August 8, 2011
Buying a home with an FHA insured mortgage is an important investment, and many borrowers at the start of their journey not knowing whether they are ready for their entry into home ownership.
We’ve said time and again that the best course of action is to take the advice of financial experts who recommend preparing at least a year before making a full commitment to buy a home. But why is that recommended?
Some first time home buyers don’t understand the expenses connected to purchasing a home. The down payment required on FHA loans–3.5%– is the lowest you’re likely to find compared to conventional loans which often require 10% down or more. That down payment is only one of the expenses. There are closing costs, appraisal fees, and optional money-saving features like discount points.
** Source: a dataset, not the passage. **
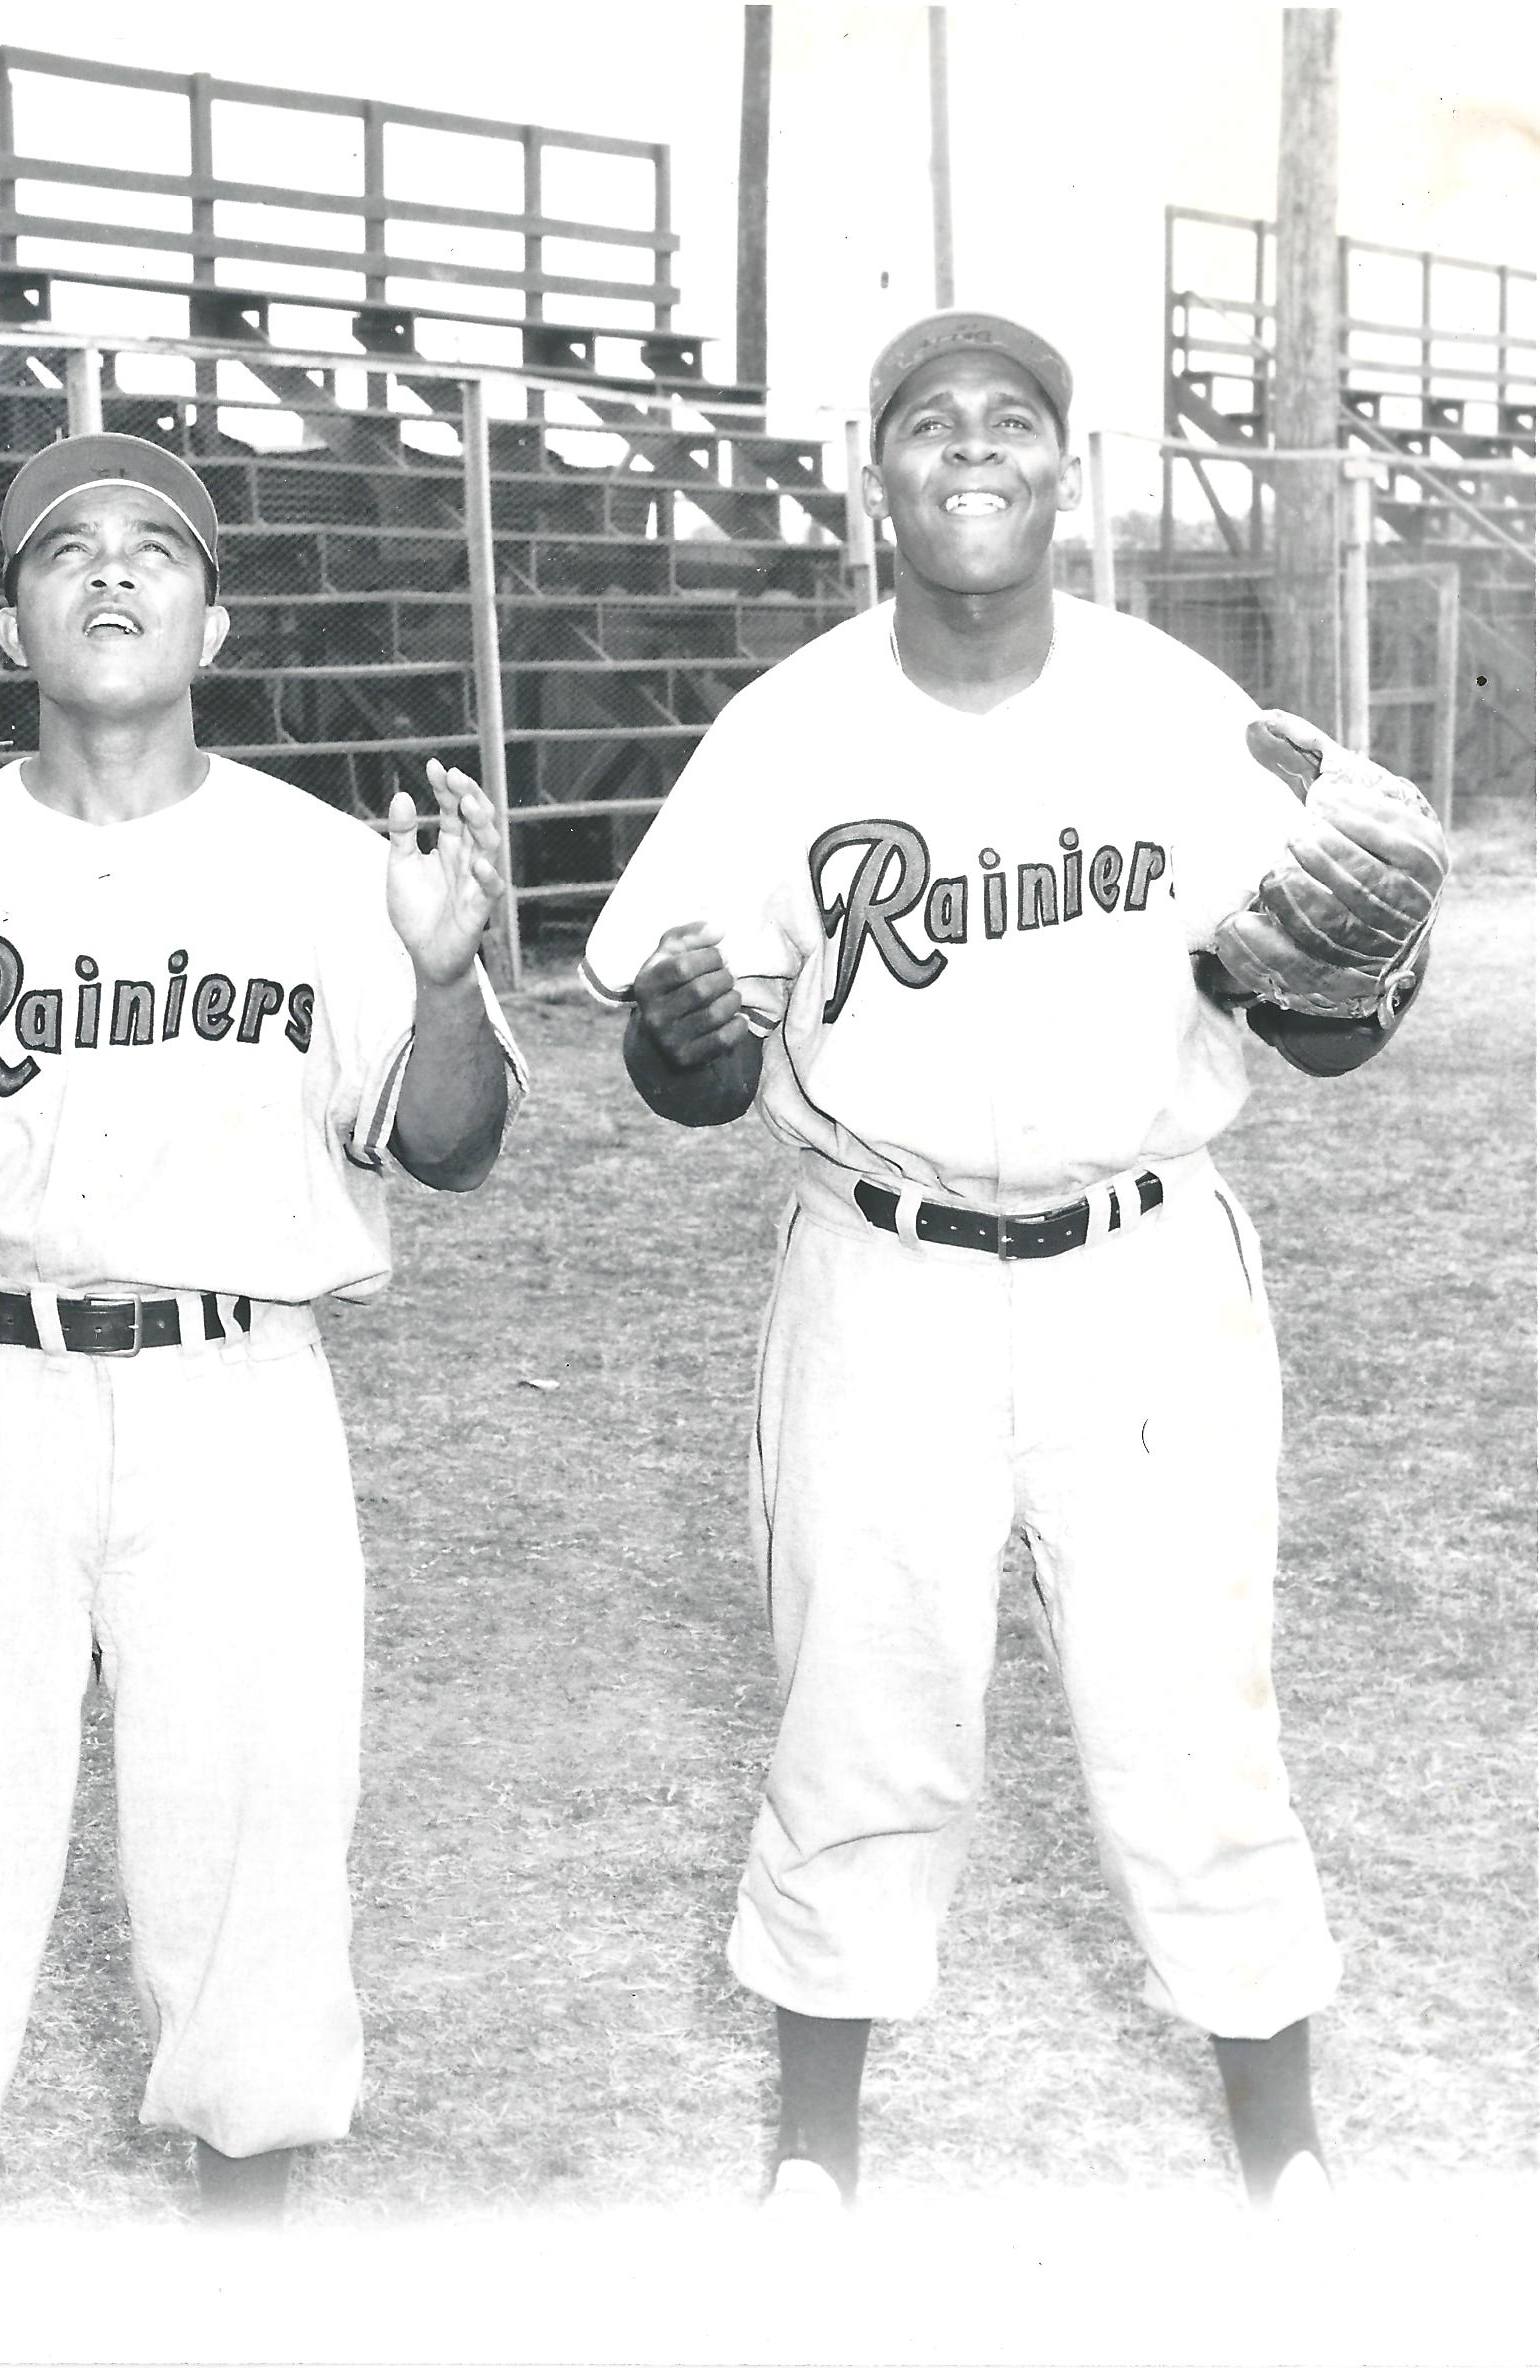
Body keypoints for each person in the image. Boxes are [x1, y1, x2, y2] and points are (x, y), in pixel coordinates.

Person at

In light of these expenses, it becomes more obvious why an FHA loan applicant should make a budget and start saving money at least 12 months in advance. Another reason to start preparing early? Learning how much available income may be needed to make a house payment. There are many online mortgage calculators that can help a borrower learn the true state of their finances and how much is needed to afford an FHA mortgage.
The Ginnie Mae page has a simple mortgage calculator that can help. It asks for your gross income, the total of your monthly credit card bills, car payment, and other monthly obligations.
Doing the math with a mortgage calculator can show you how much of your current debt you may need to trim before applying for an FHA mortgage loan. Can you afford a mortgage payment at your current level of financial commitment?
Could you change your debt levels over the coming year to make an FHA mortgage affordable? These are important questions that you can answer in the earliest stages of your path to owning a home–those answers can help you decide what to do next. Whether you need to work on lowering monthly obligations or simply begin saving for the down payment, doing the math as early as possible is a big help.